Wednesday, October 12, 2011

Attaching licenses and rights to linked data

At present, every data providers are thinking to break their data silos and publish the data into the web.


Increasing of web data cloud create new challenges. Vendors that consume linked Data must evaluate the quality and trust worthiness of the data. For example, A concept "Europe" from AGROVOC has been mapped with a concept "Europe" from the DBPedia. When a user opens html pages of Europe in the AGROVOC and see a mapping link of DBpedia and click the DBpedia link. It returns a html page for EUROPE that having an adult contents.

Users might get wrong impression about the Linked Open Data. For reason, a data quality such as accuracy, timeliness, reliability and trustworthiness are very important.


A common approach of Data quality is the analysis of provenance. It is one of the main factor that fluence the turst of users in the web.

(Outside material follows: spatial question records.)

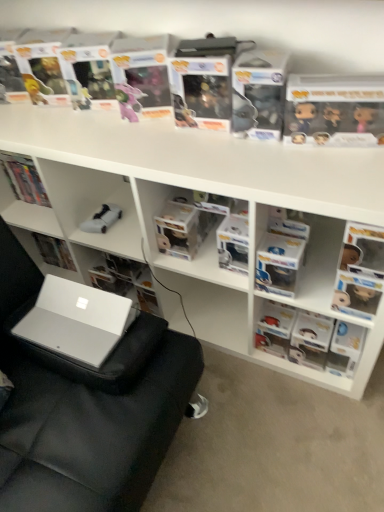
Where is `free space to the left of matte black figurine at upper right, the first paperback book from the right`? Image resolution: width=384 pixels, height=512 pixels. free space to the left of matte black figurine at upper right, the first paperback book from the right is located at coordinates click(x=276, y=159).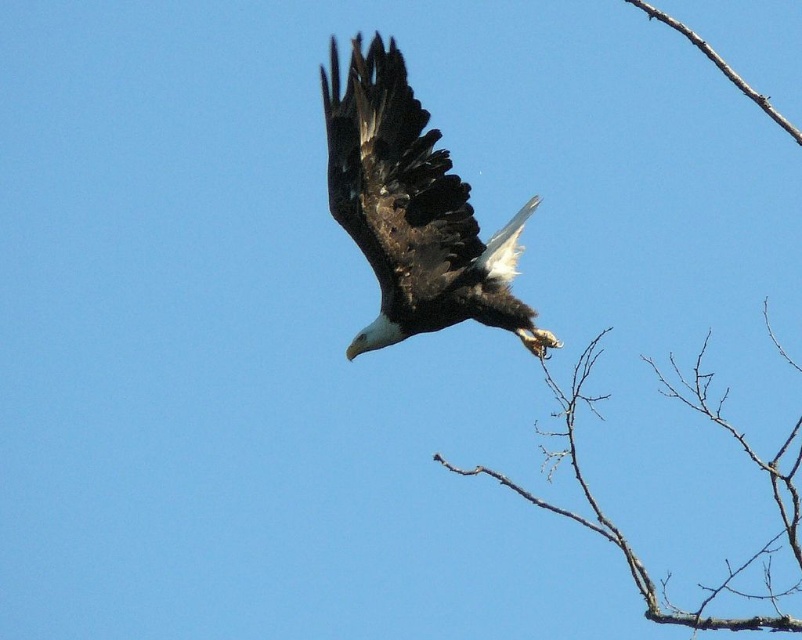
You are a photographer trying to capture the bald eagle in flight. You notice two points in the scene labeled as point 1 at coordinates point (x=511, y=296) and point 2 at coordinates point (x=592, y=401). Which point is closer to your camera lens?

Point 1 at coordinates point (x=511, y=296) is closer to the camera lens because it is further to the camera than point 2 at coordinates point (x=592, y=401).

You are an ornithologist observing a bald eagle in flight. You notice the dark brown feathers at center and the brown twig at upper right. Which object has a greater width?

The brown twig at upper right has a greater width than the dark brown feathers at center.

You are a birdwatcher trying to identify the bald eagle in the sky. You notice a brown twig at upper right and dark brown feathers at center. Which object is closer to you?

The dark brown feathers at center are closer to you because the brown twig at upper right is behind them.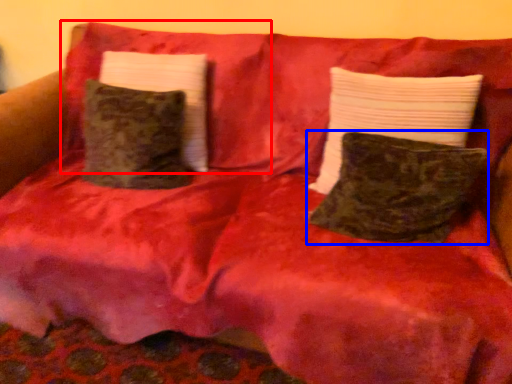
Question: Which of the following is the farthest to the observer, pillow (highlighted by a red box) or pillow (highlighted by a blue box)?

Choices:
 (A) pillow
 (B) pillow

Answer: (A)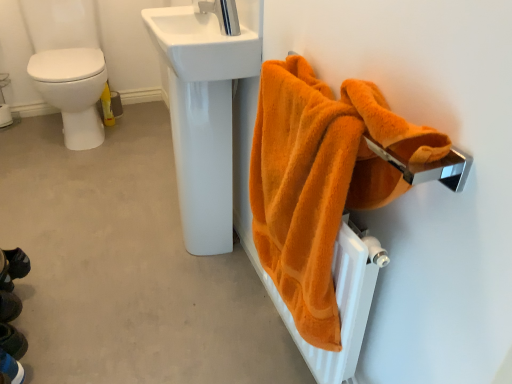
This screenshot has width=512, height=384. Identify the location of dark blue fabric shoes at lower left. (11, 316).

What is the approximate height of white glossy sink at upper center?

Provenance has been widely used in art history and archival studies, to track the history of the owership of a valued object or work of art or literature. The study of provenance in computer science can be traced back to the work of view updates from the database communities since 1970 . In recent years, the study of provenance has attracted wide attention in the web contents due to LD. Further more, provenance information about a data items is information about the history of the item, starting from its creations, including information about its origins. Several terms have been used to name the tracing of the origin of data such as pedigree, lineage, audit and provenance.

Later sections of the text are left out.